Tracking History
In the year 2000, the Pew Environmental Health Commission detailed an “environmental health gap,” a lack of basic information needed to document links between environmental hazards and health outcomes. To close this gap, the Pew report called for integrating tracking systems for environmental hazards, bodily exposures, and diseases, linking data to allow for analysis, and using results to prevent disease and save lives.
The Pew Report stimulated new thinking and specific proposals to overcome the split between environment and health. In response, Congress provided the Centers for Disease Control and Prevention (CDC) with funds in 2002 for pilot projects. CDC invited scientists, managers, and policy specialists from state health and environmental departments, federal agencies, medical societies, nongovernmental organizations, and universities to serve on workgroups to discuss organization, data and information technology, needs assessment, and public health action.

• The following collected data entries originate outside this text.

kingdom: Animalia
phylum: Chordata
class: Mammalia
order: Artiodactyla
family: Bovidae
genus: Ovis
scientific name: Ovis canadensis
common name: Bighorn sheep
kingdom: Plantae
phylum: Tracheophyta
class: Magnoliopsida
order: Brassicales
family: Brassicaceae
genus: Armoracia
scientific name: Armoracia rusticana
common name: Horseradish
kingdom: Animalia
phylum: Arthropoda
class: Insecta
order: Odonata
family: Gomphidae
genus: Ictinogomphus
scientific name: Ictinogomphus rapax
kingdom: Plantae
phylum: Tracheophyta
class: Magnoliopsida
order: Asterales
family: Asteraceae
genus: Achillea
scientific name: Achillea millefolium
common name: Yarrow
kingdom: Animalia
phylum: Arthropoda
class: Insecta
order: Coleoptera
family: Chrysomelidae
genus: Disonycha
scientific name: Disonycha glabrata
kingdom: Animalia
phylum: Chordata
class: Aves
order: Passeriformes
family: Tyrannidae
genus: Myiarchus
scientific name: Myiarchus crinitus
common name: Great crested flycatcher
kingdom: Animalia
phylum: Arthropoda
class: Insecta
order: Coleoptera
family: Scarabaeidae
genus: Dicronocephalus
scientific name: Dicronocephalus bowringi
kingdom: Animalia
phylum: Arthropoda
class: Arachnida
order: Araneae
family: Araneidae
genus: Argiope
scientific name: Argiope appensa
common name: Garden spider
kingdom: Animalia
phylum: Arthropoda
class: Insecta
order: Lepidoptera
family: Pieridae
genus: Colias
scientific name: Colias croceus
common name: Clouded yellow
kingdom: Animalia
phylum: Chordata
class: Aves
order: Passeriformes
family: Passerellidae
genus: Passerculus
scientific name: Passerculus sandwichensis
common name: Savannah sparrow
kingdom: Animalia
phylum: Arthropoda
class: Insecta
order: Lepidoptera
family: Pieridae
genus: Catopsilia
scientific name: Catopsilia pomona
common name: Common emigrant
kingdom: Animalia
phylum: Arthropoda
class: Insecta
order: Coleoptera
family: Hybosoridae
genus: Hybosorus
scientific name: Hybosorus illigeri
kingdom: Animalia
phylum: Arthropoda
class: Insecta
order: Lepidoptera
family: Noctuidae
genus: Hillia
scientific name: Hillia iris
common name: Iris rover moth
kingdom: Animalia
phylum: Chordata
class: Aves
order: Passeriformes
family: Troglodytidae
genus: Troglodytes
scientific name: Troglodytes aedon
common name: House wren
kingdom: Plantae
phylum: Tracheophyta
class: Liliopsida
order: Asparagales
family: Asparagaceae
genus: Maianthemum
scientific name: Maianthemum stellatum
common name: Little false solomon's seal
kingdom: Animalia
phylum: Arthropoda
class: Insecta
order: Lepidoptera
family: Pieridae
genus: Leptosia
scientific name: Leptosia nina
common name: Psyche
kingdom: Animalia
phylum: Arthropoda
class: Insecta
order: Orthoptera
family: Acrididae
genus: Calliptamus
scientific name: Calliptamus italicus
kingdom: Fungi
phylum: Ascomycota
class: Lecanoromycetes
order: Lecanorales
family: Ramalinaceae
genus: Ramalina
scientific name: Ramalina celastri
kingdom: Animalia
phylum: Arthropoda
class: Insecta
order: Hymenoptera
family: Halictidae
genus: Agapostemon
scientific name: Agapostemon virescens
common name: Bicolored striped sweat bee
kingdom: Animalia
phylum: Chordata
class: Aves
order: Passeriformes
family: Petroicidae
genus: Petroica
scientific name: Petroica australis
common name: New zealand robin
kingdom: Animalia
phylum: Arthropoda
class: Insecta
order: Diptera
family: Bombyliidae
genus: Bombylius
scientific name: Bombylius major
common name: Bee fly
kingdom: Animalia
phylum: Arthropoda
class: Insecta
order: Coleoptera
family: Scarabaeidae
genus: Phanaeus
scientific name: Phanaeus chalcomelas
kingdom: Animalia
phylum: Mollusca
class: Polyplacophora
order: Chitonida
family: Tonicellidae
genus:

In 2006, Congress began funding the implementation of the National Tracking Network. With this money, CDC funded health departments in 16 states and 1 city to build local tracking networks. CDC also funded 4 academic partners and continued to work with several federal collaborators. In 2009, 2010, and 2014, Congress increased funding for the Tracking Network, and CDC was able to fund an additional 9 states, for a total of 25 states and 1 city health department.
One of the first states to be funded in 2006, the Maryland Environmental Public Health Tracking Program was established jointly between the Maryland Department of Health and Mental Hygiene and the Maryland Department of the Environment to serve as a gateway for environmental and health databases in the state.